* [Texto selecionado]
————————

O Carnaval nunca mais será o mesmo para Tamiris, vítima de agressão brutal em Iguape. Um ano após ter parte do dedo indicador direito arrancada com uma mordida, a auxiliar de serviços gerais de 27 anos relata o profundo trauma físico e emocional que a impede de aproveitar a folia. O caso ocorreu durante as celebrações carnavalescas na Praça Basílica, no Centro de Iguape, litoral de São Paulo, em 2025.
Tamiris conta que o incidente ocorreu quando ela tentava apartar uma briga entre dois homens, um deles sendo o filho da ex-companheira de seu irmão. A tentativa de intervir resultou em uma agressão violenta que deixou marcas permanentes em sua vida e em seu corpo.

————————

* [Objetivo do exercício] Repita, sem mudar nada, o trecho do texto sobre a agressão em Iguape que começa em "O Carnaval nunca" e vai até "em seu corpo.", com essas palavras incluídas.

* [Linhas apresentadas]
————————

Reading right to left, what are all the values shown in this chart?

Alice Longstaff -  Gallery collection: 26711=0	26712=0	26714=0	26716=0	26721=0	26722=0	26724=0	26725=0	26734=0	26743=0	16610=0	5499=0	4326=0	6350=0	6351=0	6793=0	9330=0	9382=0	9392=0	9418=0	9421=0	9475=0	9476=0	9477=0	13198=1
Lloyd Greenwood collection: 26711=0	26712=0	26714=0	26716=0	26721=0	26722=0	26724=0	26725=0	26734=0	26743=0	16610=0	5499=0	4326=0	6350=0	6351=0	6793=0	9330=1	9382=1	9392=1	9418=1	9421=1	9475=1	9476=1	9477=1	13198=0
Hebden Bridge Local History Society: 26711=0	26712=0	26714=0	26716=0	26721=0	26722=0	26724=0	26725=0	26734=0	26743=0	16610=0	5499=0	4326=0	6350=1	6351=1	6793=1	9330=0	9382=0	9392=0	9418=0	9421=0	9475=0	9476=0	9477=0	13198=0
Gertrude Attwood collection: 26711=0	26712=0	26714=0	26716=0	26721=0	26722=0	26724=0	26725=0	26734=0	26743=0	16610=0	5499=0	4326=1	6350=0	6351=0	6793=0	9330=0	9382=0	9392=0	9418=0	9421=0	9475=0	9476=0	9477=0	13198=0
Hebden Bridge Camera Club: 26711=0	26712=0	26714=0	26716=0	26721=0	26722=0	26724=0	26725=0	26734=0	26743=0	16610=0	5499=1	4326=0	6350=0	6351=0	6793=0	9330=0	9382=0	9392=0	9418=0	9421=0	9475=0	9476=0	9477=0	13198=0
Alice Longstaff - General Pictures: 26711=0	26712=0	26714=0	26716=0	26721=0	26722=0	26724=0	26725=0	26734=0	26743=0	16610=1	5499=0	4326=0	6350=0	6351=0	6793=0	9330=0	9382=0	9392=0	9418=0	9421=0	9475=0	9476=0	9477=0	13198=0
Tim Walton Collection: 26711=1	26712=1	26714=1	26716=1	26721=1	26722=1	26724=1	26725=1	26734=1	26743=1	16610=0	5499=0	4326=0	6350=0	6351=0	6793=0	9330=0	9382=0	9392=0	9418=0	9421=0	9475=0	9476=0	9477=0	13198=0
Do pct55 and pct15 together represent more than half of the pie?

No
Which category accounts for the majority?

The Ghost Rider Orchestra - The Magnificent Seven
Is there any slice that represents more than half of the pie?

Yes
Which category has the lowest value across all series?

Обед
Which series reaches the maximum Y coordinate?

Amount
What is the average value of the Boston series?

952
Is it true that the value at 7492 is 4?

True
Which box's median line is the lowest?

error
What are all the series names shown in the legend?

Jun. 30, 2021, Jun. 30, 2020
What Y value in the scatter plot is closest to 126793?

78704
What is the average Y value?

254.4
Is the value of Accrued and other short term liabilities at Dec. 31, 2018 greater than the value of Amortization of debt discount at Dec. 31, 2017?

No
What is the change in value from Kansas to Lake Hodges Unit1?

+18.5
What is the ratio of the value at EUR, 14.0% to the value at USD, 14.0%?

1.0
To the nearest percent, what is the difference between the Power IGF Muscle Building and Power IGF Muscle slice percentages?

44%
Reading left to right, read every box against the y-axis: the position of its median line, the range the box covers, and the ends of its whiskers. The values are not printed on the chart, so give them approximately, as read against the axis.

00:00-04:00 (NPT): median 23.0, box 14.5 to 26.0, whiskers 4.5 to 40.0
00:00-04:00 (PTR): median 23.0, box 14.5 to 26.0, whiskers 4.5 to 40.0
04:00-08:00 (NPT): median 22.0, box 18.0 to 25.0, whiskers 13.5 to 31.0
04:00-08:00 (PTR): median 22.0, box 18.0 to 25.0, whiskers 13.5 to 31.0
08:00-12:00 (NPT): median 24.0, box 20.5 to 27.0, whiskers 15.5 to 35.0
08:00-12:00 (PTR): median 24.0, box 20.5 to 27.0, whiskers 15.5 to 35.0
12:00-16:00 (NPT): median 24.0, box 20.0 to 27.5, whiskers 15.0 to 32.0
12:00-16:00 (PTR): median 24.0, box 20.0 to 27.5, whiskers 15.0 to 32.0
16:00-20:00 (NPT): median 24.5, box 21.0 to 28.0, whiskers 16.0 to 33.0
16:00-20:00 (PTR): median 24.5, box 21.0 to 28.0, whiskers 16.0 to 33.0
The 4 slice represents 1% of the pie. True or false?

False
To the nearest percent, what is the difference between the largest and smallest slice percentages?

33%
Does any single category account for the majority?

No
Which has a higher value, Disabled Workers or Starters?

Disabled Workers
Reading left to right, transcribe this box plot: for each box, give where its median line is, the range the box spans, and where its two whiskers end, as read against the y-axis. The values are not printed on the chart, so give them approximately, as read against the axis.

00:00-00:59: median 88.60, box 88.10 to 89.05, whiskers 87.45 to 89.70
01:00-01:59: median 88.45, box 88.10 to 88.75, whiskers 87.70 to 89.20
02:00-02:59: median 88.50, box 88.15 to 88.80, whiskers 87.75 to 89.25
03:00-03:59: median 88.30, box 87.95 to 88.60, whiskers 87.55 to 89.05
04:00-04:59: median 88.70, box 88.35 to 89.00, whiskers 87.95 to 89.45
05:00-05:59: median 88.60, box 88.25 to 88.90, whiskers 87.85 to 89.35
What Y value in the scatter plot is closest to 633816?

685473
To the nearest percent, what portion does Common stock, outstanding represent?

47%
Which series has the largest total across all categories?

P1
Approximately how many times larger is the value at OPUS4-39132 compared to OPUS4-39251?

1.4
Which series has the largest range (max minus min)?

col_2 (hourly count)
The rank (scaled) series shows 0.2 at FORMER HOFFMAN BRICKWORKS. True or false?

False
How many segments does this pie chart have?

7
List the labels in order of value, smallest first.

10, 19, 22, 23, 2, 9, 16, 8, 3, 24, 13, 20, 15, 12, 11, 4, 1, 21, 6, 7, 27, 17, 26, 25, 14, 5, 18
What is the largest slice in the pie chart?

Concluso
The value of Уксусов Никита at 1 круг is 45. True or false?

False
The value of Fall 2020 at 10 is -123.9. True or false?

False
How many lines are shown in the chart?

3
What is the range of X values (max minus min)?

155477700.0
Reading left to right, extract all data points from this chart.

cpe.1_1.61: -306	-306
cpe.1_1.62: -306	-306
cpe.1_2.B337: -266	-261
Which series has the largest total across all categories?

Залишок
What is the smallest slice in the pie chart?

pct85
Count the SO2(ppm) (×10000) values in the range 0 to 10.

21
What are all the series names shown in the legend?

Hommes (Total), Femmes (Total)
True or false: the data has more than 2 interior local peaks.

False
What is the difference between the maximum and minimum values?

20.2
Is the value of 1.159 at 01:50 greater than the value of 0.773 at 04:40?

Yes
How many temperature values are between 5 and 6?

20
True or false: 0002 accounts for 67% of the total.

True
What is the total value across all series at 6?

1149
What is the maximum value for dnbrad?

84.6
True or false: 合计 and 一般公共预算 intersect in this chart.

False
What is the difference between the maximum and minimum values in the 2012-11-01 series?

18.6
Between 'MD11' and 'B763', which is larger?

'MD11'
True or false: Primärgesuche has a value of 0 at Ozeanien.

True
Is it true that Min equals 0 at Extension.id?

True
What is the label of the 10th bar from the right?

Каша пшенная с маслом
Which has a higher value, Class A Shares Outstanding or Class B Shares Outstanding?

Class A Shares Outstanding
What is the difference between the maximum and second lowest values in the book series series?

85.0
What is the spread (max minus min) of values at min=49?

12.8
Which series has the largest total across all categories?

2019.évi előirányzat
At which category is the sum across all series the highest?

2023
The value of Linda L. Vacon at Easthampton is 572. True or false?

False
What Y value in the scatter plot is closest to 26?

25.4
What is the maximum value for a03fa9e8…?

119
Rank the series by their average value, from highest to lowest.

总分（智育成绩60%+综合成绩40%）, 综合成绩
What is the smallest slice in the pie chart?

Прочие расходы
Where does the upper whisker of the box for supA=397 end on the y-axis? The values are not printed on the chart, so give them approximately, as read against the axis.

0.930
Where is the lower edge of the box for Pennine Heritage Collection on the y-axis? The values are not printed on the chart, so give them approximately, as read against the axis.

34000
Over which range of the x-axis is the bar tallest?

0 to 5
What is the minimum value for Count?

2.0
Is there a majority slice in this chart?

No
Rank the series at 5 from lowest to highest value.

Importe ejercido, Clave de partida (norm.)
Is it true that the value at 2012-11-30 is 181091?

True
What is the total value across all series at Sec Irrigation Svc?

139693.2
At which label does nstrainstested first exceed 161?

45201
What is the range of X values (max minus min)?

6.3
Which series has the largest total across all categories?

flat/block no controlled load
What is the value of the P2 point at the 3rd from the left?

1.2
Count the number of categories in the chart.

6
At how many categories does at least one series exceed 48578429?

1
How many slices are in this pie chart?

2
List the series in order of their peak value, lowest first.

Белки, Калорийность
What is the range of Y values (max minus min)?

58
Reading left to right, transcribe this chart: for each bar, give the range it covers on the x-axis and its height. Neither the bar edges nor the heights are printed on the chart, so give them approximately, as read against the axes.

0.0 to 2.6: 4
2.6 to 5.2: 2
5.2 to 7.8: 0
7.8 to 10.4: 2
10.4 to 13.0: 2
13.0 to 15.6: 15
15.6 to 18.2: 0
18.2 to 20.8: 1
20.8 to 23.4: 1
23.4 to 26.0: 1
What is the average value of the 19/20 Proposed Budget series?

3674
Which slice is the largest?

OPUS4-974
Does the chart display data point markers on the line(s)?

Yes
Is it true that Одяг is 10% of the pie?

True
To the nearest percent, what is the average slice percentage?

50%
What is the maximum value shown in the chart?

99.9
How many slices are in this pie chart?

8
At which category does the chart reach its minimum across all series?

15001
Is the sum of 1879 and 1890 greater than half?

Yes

————————

* [Resposta da tarefa]
O Carnaval nunca mais será o mesmo para Tamiris, vítima de agressão brutal em Iguape. Um ano após ter parte do dedo indicador direito arrancada com uma mordida, a auxiliar de serviços gerais de 27 anos relata o profundo trauma físico e emocional que a impede de aproveitar a folia. O caso ocorreu durante as celebrações carnavalescas na Praça Basílica, no Centro de Iguape, litoral de São Paulo, em 2025.
Tamiris conta que o incidente ocorreu quando ela tentava apartar uma briga entre dois homens, um deles sendo o filho da ex-companheira de seu irmão. A tentativa de intervir resultou em uma agressão violenta que deixou marcas permanentes em sua vida e em seu corpo.